Your job is to copy all the entries precisely as they stand.

* **Data to use**
▬▬▬

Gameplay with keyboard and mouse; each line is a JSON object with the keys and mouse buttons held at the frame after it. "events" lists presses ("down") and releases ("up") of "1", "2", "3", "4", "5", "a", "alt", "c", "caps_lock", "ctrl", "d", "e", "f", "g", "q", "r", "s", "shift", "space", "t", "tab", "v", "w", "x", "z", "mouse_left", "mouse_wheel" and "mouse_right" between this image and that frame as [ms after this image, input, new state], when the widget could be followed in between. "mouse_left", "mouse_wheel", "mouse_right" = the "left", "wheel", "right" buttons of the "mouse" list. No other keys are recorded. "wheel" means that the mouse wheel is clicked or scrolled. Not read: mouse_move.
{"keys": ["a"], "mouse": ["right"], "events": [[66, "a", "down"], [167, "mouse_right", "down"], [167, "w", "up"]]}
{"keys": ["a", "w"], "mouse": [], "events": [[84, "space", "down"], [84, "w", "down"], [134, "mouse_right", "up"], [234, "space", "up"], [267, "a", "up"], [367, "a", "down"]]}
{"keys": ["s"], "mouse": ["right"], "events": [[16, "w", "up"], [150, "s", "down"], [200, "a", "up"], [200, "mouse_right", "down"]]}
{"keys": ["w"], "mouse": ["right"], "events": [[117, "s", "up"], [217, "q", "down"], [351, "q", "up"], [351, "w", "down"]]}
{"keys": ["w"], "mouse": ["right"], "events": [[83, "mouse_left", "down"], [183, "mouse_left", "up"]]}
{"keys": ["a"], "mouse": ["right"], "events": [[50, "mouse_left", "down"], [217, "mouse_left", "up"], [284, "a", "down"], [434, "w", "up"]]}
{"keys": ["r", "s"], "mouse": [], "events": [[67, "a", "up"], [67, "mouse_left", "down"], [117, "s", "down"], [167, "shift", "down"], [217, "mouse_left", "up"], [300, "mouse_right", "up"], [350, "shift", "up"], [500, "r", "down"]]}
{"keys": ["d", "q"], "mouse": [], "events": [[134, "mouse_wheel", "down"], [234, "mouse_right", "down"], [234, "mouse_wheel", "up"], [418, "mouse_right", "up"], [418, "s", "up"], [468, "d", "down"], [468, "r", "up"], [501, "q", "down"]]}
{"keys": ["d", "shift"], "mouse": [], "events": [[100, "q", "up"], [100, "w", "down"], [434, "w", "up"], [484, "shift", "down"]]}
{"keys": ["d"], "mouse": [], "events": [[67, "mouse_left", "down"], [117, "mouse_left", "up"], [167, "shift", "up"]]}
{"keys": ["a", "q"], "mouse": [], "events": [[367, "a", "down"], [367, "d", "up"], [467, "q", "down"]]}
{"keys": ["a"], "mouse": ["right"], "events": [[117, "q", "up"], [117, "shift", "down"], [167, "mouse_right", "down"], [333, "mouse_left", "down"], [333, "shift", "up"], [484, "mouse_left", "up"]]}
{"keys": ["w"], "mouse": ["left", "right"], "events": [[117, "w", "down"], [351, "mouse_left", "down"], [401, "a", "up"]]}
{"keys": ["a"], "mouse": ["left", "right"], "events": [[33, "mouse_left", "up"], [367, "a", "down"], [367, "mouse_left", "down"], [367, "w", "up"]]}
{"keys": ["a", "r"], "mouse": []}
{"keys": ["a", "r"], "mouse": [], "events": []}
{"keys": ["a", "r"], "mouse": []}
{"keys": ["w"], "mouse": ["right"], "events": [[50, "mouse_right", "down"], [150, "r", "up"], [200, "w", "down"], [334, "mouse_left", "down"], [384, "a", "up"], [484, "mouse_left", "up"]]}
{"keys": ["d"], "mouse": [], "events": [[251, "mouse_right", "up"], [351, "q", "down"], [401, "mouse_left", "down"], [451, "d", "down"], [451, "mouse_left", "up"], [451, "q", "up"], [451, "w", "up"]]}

▬▬▬

* **Answer section**
Gameplay with keyboard and mouse; each line is a JSON object with the keys and mouse buttons held at the frame after it. "events" lists presses ("down") and releases ("up") of "1", "2", "3", "4", "5", "a", "alt", "c", "caps_lock", "ctrl", "d", "e", "f", "g", "q", "r", "s", "shift", "space", "t", "tab", "v", "w", "x", "z", "mouse_left", "mouse_wheel" and "mouse_right" between this image and that frame as [ms after this image, input, new state], when the widget could be followed in between. "mouse_left", "mouse_wheel", "mouse_right" = the "left", "wheel", "right" buttons of the "mouse" list. No other keys are recorded. "wheel" means that the mouse wheel is clicked or scrolled. Not read: mouse_move.
{"keys": ["a"], "mouse": ["right"], "events": [[66, "a", "down"], [167, "mouse_right", "down"], [167, "w", "up"]]}
{"keys": ["a", "w"], "mouse": [], "events": [[84, "space", "down"], [84, "w", "down"], [134, "mouse_right", "up"], [234, "space", "up"], [267, "a", "up"], [367, "a", "down"]]}
{"keys": ["s"], "mouse": ["right"], "events": [[16, "w", "up"], [150, "s", "down"], [200, "a", "up"], [200, "mouse_right", "down"]]}
{"keys": ["w"], "mouse": ["right"], "events": [[117, "s", "up"], [217, "q", "down"], [351, "q", "up"], [351, "w", "down"]]}
{"keys": ["w"], "mouse": ["right"], "events": [[83, "mouse_left", "down"], [183, "mouse_left", "up"]]}
{"keys": ["a"], "mouse": ["right"], "events": [[50, "mouse_left", "down"], [217, "mouse_left", "up"], [284, "a", "down"], [434, "w", "up"]]}
{"keys": ["r", "s"], "mouse": [], "events": [[67, "a", "up"], [67, "mouse_left", "down"], [117, "s", "down"], [167, "shift", "down"], [217, "mouse_left", "up"], [300, "mouse_right", "up"], [350, "shift", "up"], [500, "r", "down"]]}
{"keys": ["d", "q"], "mouse": [], "events": [[134, "mouse_wheel", "down"], [234, "mouse_right", "down"], [234, "mouse_wheel", "up"], [418, "mouse_right", "up"], [418, "s", "up"], [468, "d", "down"], [468, "r", "up"], [501, "q", "down"]]}
{"keys": ["d", "shift"], "mouse": [], "events": [[100, "q", "up"], [100, "w", "down"], [434, "w", "up"], [484, "shift", "down"]]}
{"keys": ["d"], "mouse": [], "events": [[67, "mouse_left", "down"], [117, "mouse_left", "up"], [167, "shift", "up"]]}
{"keys": ["a", "q"], "mouse": [], "events": [[367, "a", "down"], [367, "d", "up"], [467, "q", "down"]]}
{"keys": ["a"], "mouse": ["right"], "events": [[117, "q", "up"], [117, "shift", "down"], [167, "mouse_right", "down"], [333, "mouse_left", "down"], [333, "shift", "up"], [484, "mouse_left", "up"]]}
{"keys": ["w"], "mouse": ["left", "right"], "events": [[117, "w", "down"], [351, "mouse_left", "down"], [401, "a", "up"]]}
{"keys": ["a"], "mouse": ["left", "right"], "events": [[33, "mouse_left", "up"], [367, "a", "down"], [367, "mouse_left", "down"], [367, "w", "up"]]}
{"keys": ["a", "r"], "mouse": []}
{"keys": ["a", "r"], "mouse": [], "events": []}
{"keys": ["a", "r"], "mouse": []}
{"keys": ["w"], "mouse": ["right"], "events": [[50, "mouse_right", "down"], [150, "r", "up"], [200, "w", "down"], [334, "mouse_left", "down"], [384, "a", "up"], [484, "mouse_left", "up"]]}
{"keys": ["d"], "mouse": [], "events": [[251, "mouse_right", "up"], [351, "q", "down"], [401, "mouse_left", "down"], [451, "d", "down"], [451, "mouse_left", "up"], [451, "q", "up"], [451, "w", "up"]]}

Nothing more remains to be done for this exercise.